MOSCOW (MRC) -- Valero Energy said during its third quarter financial reporting that costs and expenses fell 8%, about USD2 billion, despite its biofuel blending costs doubling to USD198 million, said Biofuelsdigest.
For the full year, the company expects costs to be between USD750 million and USD850 million, unchanged from its last estimate. High fuel inventories are squeezing margins for oil companies, down to USD9.07 per barrel from USD14.38 per barrel during Q3 2015. Earnings per share for the quarter were set at USD1.24 per share compared to Reuters analysts’ estimate of 93 cents per share.

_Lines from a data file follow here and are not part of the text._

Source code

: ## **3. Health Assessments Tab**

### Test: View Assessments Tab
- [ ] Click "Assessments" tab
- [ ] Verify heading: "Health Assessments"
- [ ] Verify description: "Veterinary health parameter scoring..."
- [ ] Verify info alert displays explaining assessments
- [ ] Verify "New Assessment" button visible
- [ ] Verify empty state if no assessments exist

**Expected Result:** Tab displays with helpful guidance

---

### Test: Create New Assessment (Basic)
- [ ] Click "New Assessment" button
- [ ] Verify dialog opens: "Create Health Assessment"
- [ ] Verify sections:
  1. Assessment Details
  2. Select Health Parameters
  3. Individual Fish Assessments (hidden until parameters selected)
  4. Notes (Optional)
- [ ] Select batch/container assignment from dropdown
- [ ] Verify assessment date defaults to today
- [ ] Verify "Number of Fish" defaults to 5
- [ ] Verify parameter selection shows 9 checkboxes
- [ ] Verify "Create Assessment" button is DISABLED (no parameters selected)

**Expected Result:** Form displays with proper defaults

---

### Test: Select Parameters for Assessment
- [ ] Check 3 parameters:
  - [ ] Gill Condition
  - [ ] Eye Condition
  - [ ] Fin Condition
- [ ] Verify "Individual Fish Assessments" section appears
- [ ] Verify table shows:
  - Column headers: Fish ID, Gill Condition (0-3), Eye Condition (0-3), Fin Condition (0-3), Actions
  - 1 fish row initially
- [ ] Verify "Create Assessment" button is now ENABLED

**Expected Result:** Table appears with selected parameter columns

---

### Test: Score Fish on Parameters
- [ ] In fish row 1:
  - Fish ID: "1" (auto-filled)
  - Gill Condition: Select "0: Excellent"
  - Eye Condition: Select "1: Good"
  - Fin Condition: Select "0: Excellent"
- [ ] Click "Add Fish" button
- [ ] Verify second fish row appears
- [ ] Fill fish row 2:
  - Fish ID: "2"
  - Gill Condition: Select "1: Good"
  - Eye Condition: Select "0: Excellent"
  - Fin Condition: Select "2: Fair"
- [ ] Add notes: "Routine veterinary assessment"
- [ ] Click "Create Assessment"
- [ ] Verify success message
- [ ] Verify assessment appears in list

As MRC informed earlier, Valero Energy Corp.’s previously-announced USD700 million methanol plant, planned at its existing St. Charles Parish, LA, facility, was shelved indefinitely in March 2016.
Valero Energy Corporation is a Fortune 500 international manufacturer and a marketer of transportation fuels, other petrochemical products, and power. It is based in San Antonio, Texas, United States. The company owns and operates 16 refineries throughout the United States, Canada, United Kingdom, and the Caribbean with a combined throughput capacity of approximately 3 million barrels (480,000 m3) per day, 10 ethanol plants with a combined production capacity of 1.2 billion US gallons (4,500,000 m3) per year, and a 50 megawatt wind farm.